Tuesday, July 28, 2009
Money For Nothing: Court Of Appeals Of Texas Upholds Excited Utterance Ruling In Elder Theft Appeal
Like its federal counterpart, Texas Rule of Evidence 803(2) provides an exception to the rule against hearsay for
A statement relating to a startling event or condition made while the declarant was under the stress of excitement caused by the event or condition.
Usually, the startling event or condition triggering this "excited utterance" exception is something along the lines of a physical or verbal assault (event) or an illness or injury (condition); however, as the recent opinion of the Court of Appeals of Texas in Arriaga v. State, 2009 WL 2045220 (Tex.App.-San Antonio 2009), makes clear, the startling event can be something along the lines of somebody without authorization withdrawing money from your bank account.
In Arriaga, Flor E. Arriaga was convicted of one count of theft from an elderly individual, $500-$1500, and three counts of debit card abuse based upon the following facts adduced at trial:
In 2005, [Mary] Kelley was an eighty-year-old woman who, after a surgery in early 2005, needed the help of caregivers. Thus, she hired Domestic Agency to provide caregivers for her. Domestic Agency sent Arriaga to work for Kelley. In October 2005, Arriaga had been working for Kelley for a couple of months when Kelley accused Arriaga of stealing her money by fraudulently using her ATM debit card.
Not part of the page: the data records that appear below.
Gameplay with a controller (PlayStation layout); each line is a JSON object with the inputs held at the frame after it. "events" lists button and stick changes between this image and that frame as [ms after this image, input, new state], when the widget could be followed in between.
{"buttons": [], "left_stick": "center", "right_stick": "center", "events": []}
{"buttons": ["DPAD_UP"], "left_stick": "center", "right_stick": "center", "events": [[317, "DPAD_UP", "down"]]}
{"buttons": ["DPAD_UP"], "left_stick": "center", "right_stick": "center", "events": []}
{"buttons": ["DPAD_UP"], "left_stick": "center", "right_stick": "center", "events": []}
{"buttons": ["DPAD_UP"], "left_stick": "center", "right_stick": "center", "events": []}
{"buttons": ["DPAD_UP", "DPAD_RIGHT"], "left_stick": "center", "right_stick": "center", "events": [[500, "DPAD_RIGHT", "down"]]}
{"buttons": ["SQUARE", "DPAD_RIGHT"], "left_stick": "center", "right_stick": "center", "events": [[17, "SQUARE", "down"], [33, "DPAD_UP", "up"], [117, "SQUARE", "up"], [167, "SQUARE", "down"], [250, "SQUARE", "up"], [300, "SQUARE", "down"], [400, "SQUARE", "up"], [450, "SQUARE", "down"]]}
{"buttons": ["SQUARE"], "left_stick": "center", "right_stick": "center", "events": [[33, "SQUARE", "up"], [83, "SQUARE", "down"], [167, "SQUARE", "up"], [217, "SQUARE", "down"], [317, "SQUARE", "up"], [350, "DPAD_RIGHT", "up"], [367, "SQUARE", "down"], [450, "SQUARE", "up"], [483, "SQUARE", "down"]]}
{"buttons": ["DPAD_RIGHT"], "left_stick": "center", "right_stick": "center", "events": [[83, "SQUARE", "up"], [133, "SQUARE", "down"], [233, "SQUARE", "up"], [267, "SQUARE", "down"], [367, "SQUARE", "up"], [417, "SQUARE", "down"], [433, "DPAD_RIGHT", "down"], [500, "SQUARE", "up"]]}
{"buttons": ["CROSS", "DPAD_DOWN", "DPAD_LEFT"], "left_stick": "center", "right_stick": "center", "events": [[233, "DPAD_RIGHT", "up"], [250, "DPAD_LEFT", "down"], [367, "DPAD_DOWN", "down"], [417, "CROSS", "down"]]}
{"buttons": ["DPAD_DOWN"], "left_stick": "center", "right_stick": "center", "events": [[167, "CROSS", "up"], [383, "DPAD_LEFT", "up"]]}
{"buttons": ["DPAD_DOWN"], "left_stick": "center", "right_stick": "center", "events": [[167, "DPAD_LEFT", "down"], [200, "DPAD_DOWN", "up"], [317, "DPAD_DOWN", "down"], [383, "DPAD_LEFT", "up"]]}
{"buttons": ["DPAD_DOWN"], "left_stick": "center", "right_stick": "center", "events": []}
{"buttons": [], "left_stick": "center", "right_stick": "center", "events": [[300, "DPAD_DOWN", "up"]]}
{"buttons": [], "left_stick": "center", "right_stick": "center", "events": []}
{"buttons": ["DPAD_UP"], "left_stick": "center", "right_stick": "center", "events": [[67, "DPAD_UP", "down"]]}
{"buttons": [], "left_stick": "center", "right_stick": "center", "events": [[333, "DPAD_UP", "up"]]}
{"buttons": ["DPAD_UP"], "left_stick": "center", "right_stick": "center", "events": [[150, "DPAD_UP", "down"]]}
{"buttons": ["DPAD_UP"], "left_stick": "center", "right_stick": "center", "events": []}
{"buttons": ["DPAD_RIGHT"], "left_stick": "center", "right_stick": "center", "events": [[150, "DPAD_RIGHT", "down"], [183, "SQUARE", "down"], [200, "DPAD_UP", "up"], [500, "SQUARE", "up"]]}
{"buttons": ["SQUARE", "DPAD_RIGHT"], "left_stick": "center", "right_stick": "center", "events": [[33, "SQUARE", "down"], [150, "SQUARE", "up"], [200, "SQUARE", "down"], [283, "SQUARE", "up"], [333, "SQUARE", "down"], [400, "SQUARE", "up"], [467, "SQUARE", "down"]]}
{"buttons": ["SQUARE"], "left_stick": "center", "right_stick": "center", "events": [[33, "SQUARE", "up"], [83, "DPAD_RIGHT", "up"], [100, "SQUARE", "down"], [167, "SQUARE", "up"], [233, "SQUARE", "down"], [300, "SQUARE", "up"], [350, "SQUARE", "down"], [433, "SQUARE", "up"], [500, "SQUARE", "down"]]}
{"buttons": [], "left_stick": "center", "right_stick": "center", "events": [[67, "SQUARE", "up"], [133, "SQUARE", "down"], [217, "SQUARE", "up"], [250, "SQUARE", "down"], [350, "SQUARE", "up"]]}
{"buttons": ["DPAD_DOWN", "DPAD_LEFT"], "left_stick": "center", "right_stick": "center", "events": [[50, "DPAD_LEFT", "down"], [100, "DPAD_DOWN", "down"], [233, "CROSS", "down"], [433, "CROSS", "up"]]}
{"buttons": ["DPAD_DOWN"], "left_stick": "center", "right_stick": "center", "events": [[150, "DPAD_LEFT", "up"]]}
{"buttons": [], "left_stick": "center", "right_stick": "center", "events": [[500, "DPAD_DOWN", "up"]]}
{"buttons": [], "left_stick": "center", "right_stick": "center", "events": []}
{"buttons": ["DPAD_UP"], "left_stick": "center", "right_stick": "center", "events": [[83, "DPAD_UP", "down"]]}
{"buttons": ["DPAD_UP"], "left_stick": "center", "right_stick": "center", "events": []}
Kelley, however, died before trial, and Arriaga's defense at trial was that Kelley gave her consent to use her debit card. Obviously, Kelley was not available to contradict this testimony at trial, so the prosecution called Patricia Sandusky, an employee at Kelley's bank, who testified
that as a result of a call from her bank, Kelley learned that her account was missing $800. Sandusky testified that Kelley was very upset when she arrived at the bank, claiming that money was missing from her account. When Sandusky and Kelley identified the three transactions made without her consent, Sandusky asked Kelley if she had the card in her possession at all times. Kelley said that she did. Sandusky then asked her if anyone could have taken the card without her knowledge. Sandusky testified that Kelley did not want to believe that her caretaker could do such a thing.
After she was convicted, Arriaga appealed, claiming, inter alia, that Kelley's statements constituted inadmissible hearsay. The Court of Appeals of Texas disagreed, finding that Kelley's statements qualified as excited utterances under Texas Rule of Evidence 803(2) because "the evidence show[ed] a frail, eighty-year-old woman, who was recovering from heart surgery and needed help at all times, learning that someone had taken money out of her account and then on arriving at the bank, learning that her caretaker could be the responsible party.